• _Exercise prompt_
Check every line of the entries that follow, and copy the ones containing "middle".

* * * *

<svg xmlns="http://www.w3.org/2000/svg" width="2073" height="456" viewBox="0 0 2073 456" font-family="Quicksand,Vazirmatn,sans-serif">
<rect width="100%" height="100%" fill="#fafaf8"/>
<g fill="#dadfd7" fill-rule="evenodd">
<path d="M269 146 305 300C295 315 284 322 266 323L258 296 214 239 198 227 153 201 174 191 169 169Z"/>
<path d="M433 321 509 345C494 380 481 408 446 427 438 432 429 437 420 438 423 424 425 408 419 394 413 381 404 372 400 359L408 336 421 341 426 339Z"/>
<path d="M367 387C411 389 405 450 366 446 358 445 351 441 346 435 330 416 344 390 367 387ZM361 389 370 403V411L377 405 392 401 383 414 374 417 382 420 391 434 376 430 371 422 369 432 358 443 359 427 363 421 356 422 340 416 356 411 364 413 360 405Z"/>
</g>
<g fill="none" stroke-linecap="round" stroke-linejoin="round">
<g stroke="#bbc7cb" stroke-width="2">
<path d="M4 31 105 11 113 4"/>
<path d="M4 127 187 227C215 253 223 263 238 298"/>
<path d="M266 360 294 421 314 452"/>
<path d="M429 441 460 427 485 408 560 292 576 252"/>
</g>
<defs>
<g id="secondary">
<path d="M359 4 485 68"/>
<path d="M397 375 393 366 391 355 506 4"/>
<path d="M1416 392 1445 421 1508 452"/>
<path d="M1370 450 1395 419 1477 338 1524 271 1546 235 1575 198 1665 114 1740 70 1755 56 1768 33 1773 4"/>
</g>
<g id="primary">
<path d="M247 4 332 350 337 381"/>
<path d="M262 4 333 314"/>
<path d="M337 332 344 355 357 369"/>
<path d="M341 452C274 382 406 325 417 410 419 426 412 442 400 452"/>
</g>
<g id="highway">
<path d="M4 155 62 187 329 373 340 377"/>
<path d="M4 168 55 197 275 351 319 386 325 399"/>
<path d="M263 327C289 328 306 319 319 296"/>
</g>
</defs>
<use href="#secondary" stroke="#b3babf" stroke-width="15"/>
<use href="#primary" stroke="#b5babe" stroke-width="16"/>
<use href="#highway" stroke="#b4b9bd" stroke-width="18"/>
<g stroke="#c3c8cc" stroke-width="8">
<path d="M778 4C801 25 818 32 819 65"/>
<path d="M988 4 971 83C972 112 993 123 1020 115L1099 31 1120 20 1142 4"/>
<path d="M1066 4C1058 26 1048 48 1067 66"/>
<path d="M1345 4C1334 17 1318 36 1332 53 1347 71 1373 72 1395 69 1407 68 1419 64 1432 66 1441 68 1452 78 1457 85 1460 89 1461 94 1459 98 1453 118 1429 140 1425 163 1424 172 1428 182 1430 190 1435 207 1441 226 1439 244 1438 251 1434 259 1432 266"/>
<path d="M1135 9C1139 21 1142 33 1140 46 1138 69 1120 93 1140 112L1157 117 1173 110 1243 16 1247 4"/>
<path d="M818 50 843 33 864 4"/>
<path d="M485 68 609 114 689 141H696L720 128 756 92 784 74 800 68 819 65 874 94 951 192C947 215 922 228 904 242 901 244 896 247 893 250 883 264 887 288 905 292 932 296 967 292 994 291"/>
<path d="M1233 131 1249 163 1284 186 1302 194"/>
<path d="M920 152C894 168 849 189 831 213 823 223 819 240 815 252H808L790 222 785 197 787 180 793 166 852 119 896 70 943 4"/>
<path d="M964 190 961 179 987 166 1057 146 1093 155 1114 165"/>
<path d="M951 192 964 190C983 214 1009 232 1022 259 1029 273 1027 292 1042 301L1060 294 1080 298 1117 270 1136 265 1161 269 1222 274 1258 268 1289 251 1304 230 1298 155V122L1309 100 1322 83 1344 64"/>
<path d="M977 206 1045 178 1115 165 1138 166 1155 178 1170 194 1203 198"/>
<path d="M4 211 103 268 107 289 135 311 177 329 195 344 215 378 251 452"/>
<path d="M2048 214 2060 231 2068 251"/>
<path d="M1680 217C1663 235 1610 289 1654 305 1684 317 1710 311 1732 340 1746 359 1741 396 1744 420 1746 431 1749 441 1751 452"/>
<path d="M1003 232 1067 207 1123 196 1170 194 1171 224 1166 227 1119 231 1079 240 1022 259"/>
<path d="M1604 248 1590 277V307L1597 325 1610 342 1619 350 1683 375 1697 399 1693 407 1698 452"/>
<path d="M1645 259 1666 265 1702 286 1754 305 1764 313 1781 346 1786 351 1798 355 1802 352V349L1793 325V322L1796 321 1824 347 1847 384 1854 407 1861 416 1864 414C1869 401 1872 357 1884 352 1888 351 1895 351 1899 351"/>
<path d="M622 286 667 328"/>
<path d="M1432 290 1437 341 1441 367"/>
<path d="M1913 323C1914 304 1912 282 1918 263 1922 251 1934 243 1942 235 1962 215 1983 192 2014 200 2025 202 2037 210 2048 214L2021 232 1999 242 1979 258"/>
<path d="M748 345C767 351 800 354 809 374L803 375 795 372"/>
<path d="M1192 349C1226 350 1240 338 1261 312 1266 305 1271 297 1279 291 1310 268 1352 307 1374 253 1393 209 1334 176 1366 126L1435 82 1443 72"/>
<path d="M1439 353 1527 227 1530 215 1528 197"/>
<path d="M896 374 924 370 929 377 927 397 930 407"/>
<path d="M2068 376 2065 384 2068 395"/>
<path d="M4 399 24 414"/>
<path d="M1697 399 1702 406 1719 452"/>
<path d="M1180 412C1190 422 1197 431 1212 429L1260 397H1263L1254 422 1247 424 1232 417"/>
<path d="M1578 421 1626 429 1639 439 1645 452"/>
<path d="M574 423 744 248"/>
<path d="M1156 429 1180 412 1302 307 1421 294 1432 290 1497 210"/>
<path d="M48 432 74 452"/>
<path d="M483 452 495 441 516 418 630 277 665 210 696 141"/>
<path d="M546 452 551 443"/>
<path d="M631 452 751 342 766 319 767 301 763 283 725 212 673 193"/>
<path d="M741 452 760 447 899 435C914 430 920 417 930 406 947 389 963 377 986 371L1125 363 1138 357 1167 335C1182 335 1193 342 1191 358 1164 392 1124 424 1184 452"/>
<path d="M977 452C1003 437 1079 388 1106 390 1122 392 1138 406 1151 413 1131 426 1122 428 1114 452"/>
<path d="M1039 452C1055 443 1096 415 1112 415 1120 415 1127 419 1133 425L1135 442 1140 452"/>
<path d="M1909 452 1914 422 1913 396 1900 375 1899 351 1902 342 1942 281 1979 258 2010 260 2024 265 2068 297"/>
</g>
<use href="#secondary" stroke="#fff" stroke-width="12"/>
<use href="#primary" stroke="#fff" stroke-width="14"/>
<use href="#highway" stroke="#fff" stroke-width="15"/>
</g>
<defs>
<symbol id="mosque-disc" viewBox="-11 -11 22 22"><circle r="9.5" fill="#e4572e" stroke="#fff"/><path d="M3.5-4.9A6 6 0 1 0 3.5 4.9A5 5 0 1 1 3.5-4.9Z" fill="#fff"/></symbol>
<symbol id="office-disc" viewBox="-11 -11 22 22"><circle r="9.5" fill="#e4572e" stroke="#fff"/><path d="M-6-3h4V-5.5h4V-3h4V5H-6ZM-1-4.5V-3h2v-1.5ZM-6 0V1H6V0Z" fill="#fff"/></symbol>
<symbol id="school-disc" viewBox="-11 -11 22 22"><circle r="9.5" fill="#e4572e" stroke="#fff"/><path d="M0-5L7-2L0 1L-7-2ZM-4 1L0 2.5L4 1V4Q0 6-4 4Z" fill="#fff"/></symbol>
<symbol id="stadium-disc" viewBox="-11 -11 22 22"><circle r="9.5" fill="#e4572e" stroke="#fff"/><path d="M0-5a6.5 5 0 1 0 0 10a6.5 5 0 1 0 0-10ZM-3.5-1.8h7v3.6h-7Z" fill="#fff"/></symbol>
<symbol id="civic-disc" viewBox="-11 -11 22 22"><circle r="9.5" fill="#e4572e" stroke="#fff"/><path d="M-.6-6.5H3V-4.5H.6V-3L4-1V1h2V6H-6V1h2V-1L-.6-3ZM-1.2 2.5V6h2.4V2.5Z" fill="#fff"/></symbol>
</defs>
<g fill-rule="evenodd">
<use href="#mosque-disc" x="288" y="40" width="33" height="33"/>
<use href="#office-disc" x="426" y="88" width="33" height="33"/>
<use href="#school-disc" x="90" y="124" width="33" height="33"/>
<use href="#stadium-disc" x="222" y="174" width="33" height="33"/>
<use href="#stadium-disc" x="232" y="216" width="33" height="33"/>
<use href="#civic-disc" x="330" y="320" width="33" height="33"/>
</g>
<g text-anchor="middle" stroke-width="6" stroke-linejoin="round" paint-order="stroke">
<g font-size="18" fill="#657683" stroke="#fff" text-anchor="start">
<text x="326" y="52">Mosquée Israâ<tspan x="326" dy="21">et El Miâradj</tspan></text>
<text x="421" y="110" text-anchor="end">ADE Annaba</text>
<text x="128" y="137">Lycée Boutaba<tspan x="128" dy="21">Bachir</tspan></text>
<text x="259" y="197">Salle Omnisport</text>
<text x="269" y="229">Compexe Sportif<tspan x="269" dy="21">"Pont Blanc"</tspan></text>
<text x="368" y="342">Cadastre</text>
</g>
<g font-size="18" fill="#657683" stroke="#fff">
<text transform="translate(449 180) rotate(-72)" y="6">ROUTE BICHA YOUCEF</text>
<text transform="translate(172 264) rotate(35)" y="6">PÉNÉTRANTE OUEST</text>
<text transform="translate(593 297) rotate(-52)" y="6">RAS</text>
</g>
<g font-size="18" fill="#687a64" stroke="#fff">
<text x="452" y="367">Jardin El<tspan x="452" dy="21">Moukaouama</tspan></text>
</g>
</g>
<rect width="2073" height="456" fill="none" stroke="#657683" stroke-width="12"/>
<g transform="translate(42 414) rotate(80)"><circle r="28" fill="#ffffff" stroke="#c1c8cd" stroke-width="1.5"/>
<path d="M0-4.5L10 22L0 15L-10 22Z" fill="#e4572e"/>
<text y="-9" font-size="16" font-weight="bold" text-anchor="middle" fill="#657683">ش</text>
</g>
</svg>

* * * *

• _Solution for this problem_
<g text-anchor="middle" stroke-width="6" stroke-linejoin="round" paint-order="stroke">
<text y="-9" font-size="16" font-weight="bold" text-anchor="middle" fill="#657683">ش</text>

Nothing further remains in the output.